Het hof heeft partijen verzocht of zij in plaats van verwijzing naar WIJ-Eindhoven kunnen instemmen met verwijzing naar de LEV-groep te [plaats] . De moeder is daarmee akkoord, de vader vreest dat dat te vrijblijvend zal zijn en stelt toch een verwijzing naar het Omgangshuis voor.

3.11.

Het hof overweegt dat aan een verwijzing naar het Omgangshuis op dit moment nog te veel in de weg lijkt te staan. Begeleiding door het Omgangshuis veronderstelt een basisbereidheid bij beide ouders om binnen een redelijke termijn tot een omgangsregeling en afspraken over communicatie te komen. Gelet enerzijds op de verhouding tussen de vader en de moeder, in combinatie met hun eigen persoonlijke problematiek, waarvoor zij beiden onder behandeling zijn, en gelet anderzijds op het feit dat de thans 5-jarige [minderjarige] zijn vader al meer dan 4 jaar niet heeft gezien, dient eerst duidelijkheid te komen over wat de mogelijkheden en risico’s van de ouder(s) zijn, juist in het kader van de interactie die nodig zal zijn om [minderjarige] tot een onbelast contact met zijn vader te brengen. In het licht van het onder 3.9. geformuleerde doel is dat de eerste stap die thans moet worden gezet.

3.12.

Het hof zal partijen verwijzen naar de LEV-groep. Partijen dienen zich binnen twee weken na deze beschikking tot de LEV-groep [plaats] te wenden met de vraag welke mogelijkheden de LEV-groep ziet om met partijen aan de slag te gaan, in samenspraak met de behandelaren van partijen. Partijen dienen hun behandelaren daarin alle nodige ruimte te geven.
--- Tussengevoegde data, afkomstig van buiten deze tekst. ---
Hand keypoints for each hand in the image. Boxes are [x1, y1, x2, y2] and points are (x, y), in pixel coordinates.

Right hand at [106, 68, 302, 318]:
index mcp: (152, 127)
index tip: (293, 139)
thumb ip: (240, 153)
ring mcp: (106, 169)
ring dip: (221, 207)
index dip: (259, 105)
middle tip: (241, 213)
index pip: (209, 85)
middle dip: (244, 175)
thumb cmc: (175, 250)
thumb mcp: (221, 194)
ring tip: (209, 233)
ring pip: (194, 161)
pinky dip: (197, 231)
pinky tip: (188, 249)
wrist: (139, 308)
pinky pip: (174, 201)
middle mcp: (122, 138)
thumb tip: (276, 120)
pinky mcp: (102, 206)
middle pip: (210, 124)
Het hof benadrukt dat dit geen vrijblijvende verwijzing is. Van de ouders wordt verwacht dat zij zich positief inzetten en het belang van [minderjarige] in al hun beslissingen voorop stellen, ook en juist indien dat haaks lijkt te staan op de emotie van (een van) de ouders.
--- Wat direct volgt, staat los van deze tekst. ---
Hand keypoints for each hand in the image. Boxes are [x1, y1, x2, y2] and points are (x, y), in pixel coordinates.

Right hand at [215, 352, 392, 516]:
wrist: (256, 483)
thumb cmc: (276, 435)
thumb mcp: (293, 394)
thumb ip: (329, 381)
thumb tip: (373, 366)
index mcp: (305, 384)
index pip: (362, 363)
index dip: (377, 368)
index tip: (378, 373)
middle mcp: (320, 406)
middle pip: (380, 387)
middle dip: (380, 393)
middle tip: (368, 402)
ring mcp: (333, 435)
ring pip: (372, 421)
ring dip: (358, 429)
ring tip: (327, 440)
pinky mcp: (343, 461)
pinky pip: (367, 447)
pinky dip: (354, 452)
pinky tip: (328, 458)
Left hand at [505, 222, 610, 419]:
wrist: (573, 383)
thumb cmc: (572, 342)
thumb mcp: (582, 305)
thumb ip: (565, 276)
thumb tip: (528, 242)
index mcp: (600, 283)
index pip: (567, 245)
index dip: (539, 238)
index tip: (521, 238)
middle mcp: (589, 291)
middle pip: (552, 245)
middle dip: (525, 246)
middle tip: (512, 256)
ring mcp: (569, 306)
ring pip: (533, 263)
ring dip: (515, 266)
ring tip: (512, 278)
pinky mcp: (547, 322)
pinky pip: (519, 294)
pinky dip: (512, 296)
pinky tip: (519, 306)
Het hof houdt de behandeling daarom aan tot 11 april 2019 PRO FORMA, met het verzoek aan de advocaten van partijen om het hof uiterlijk een week voor genoemde datum of zoveel eerder als daartoe aanleiding is, het hof te informeren over het verloop van het traject.

3.13.

Op grond van het vorenstaande zal het hof iedere verdere beslissing aanhouden.

4De beslissing

Het hof:

verwijst partijen naar de LEV-groep [plaats] zoals onder 3.12 bepaald;

houdt de behandeling aan tot 11 april 2019 PRO FORMA;

verzoekt de advocaten van partijen om het hof uiterlijk een week voor genoemde datum of zoveel eerder als daartoe aanleiding is, te informeren over het verloop van het traject;

houdt iedere verdere beslissing aan.

Deze beschikking is gegeven door mrs. E.L. Schaafsma-Beversluis, C.A.R.M. van Leuven en H.J. Witkamp, en is op 20 december 2018 uitgesproken in het openbaar in tegenwoordigheid van de griffier.